None of this is to say that left-wing views should be censored or discouraged, or that one school of thought has all of the answers to the world’s problems. To the contrary, this is a call for an expansion of ideas and expression, for conservative, libertarian, and centrist members of the U of T community to be just as vocal and active as the left, as well as for students, faculty, and others to tolerate their views and treat them fairly.
Academic departments should make concerted efforts to attract applicants with unique, and even provocative views, so that no one ideology dominates the curriculum. Student unions should remember that they represent all students, not just the progressive activists who run campus politics.
Campus publications should be consistent in their allowances for controversial opinions and fair in their coverage of hot button issues. And we as students should dispel with the assumptions that our classmates act in bad faith, ignorance, or bigotry simply because they disagree with us. One can agree that poverty, racism, sexism, and the various phobias are all persistent, lingering problems, yet also honestly disagree on what the optimal methods of remedy are.
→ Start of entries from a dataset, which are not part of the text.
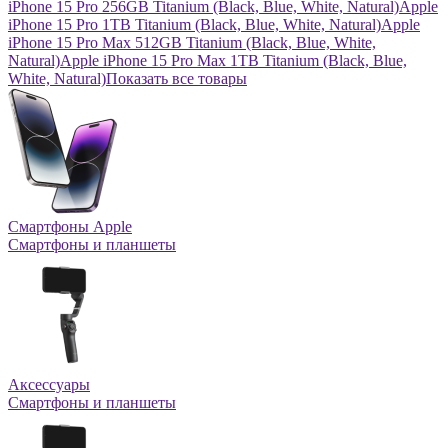
iPhone 15 Pro 256GB Titanium (Black, Blue, White, Natural)
Apple
iPhone 15 Pro 1TB Titanium (Black, Blue, White, Natural)
Apple
iPhone 15 Pro Max 512GB Titanium (Black, Blue, White,
Natural)
Apple iPhone 15 Pro Max 1TB Titanium (Black, Blue,
White, Natural)
Показать все товары
Смартфоны Apple
Смартфоны и планшеты
Аксессуары
Смартфоны и планшеты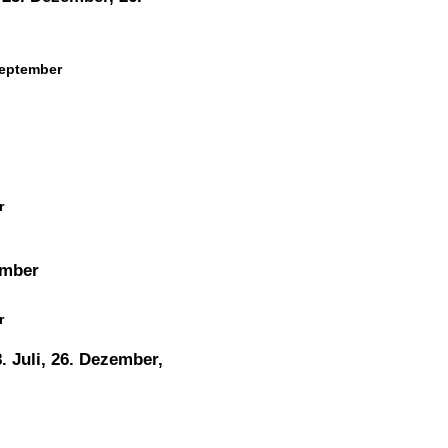
September
r
ember
r
 Juli, 26. Dezember,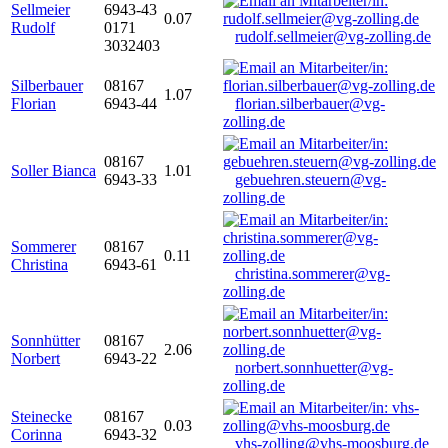
Sellmeier
6943-43
0.07
Rudolf
0171
rudolf.sellmeier@vg-zolling.de
3032403
Silberbauer
08167
1.07
Florian
6943-44
florian.silberbauer@vg-
zolling.de
08167
Soller Bianca
1.01
6943-33
gebuehren.steuern@vg-
zolling.de
Sommerer
08167
0.11
Christina
6943-61
christina.sommerer@vg-
zolling.de
Sonnhütter
08167
2.06
Norbert
6943-22
norbert.sonnhuetter@vg-
zolling.de
Steinecke
08167
0.03
Corinna
6943-32
vhs-zolling@vhs-moosburg.de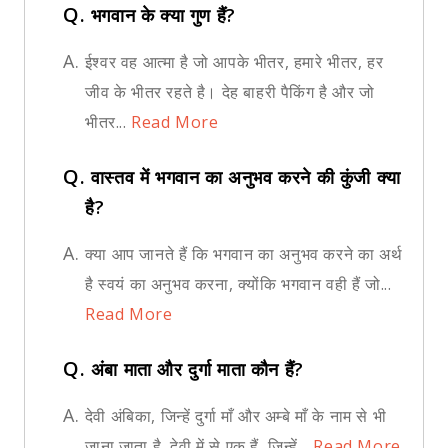
Q.
भगवान के क्या गुण हैं?
A.
ईश्वर वह आत्मा है जो आपके भीतर, हमारे भीतर, हर
जीव के भीतर रहते है। देह बाहरी पैकिंग है और जो
भीतर...
Read More
Q.
वास्तव में भगवान का अनुभव करने की कुंजी क्या
है?
A.
क्या आप जानते हैं कि भगवान का अनुभव करने का अर्थ
है स्वयं का अनुभव करना, क्योंकि भगवान वही हैं जो...
Read More
Q.
अंबा माता और दुर्गा माता कौन हैं?
A.
देवी अंबिका, जिन्हें दुर्गा माँ और अम्बे माँ के नाम से भी
जाना जाता है, देवी में से एक हैं, जिन्हें...
Read More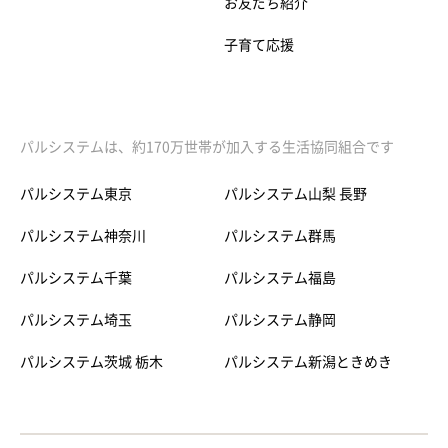
お友だち紹介
子育て応援
パルシステムは、約170万世帯が加入する生活協同組合です
パルシステム東京
パルシステム山梨 長野
パルシステム神奈川
パルシステム群馬
パルシステム千葉
パルシステム福島
パルシステム埼玉
パルシステム静岡
パルシステム茨城 栃木
パルシステム新潟ときめき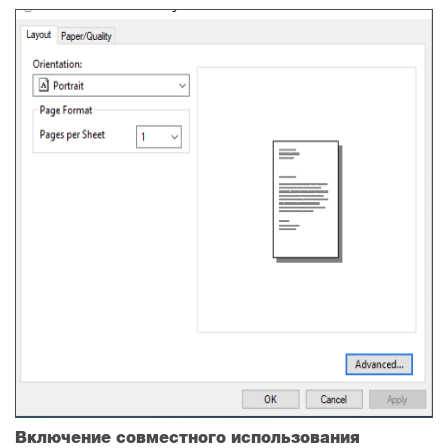
Включение совместного использования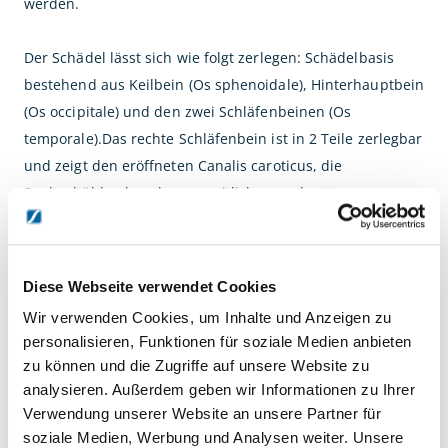
werden.
Der Schädel lässt sich wie folgt zerlegen: Schädelbasis
bestehend aus Keilbein (Os sphenoidale), Hinterhauptbein
(Os occipitale) und den zwei Schläfenbeinen (Os
temporale).Das rechte Schläfenbein ist in 2 Teile zerlegbar
und zeigt den eröffneten Canalis caroticus, die
Paukenhöhle, den oberen, seitlichen und unteren
Bogengang sowie die Schnecke. Des weiteren kann der
Schädel zerlegt werden in 2 Scheitelbeine (Os parietale),
Stirnbein (Os frontale), Siebbein (Os ethmoidale),
Diese Webseite verwendet Cookies
Pflugscharbein mit Lamina perpendicularis des Siebbeins
Wir verwenden Cookies, um Inhalte und Anzeigen zu
(Septum nasi osseum), zweiteiligen Oberkiefer (Maxilla)
personalisieren, Funktionen für soziale Medien anbieten
mit den auf jeder Seite abnehmbaren unteren
zu können und die Zugriffe auf unsere Website zu
Nasenmuscheln (inferior nasal concha) und 15
analysieren. Außerdem geben wir Informationen zu Ihrer
herausnehmbaren Einzelzähnen (ein Weisheitszahn steckt
Verwendung unserer Website an unsere Partner für
noch im Knochen und ist nicht herausnehmbar),
soziale Medien, Werbung und Analysen weiter. Unsere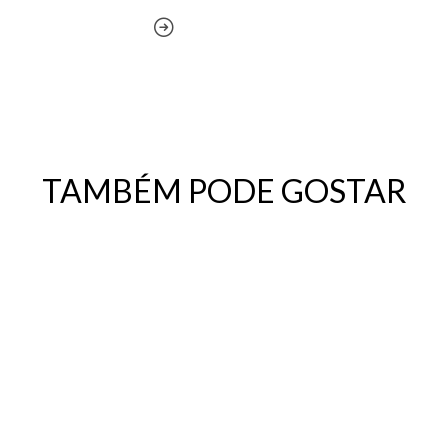
TAMBÉM PODE GOSTAR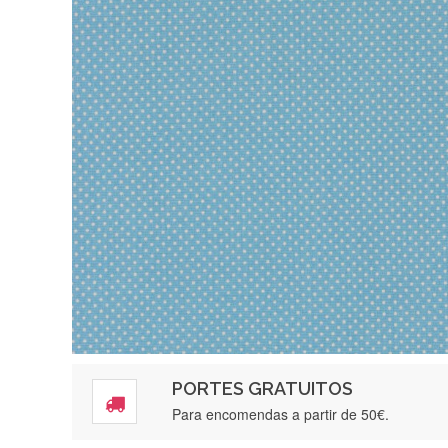
PORTES GRATUITOS
Para encomendas a partir de 50€.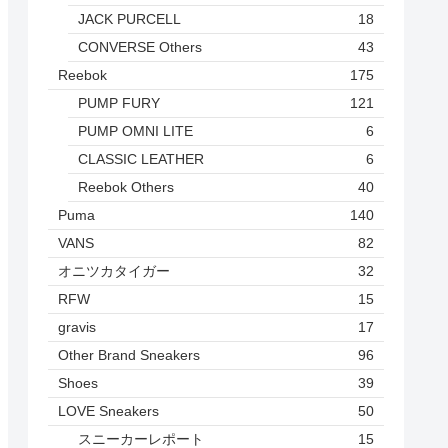
JACK PURCELL
18
CONVERSE Others
43
Reebok
175
PUMP FURY
121
PUMP OMNI LITE
6
CLASSIC LEATHER
6
Reebok Others
40
Puma
140
VANS
82
オニツカタイガー
32
RFW
15
gravis
17
Other Brand Sneakers
96
Shoes
39
LOVE Sneakers
50
スニーカーレポート
15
On the other hand, one could also honestly disagree on the extent of their frequency or mere existence (and they could be correct!). At an institution built to pursue truth and knowledge, no approach should be privileged over another, because no approach has all the answers. So let’s make U of T a true home for diversity: not just of race, gender, sexual orientation, place of origin, or religion — but also of thought.
Emmett Choi is a fifth-year student at Victoria College studying philosophy and American studies. His column appears every three weeks.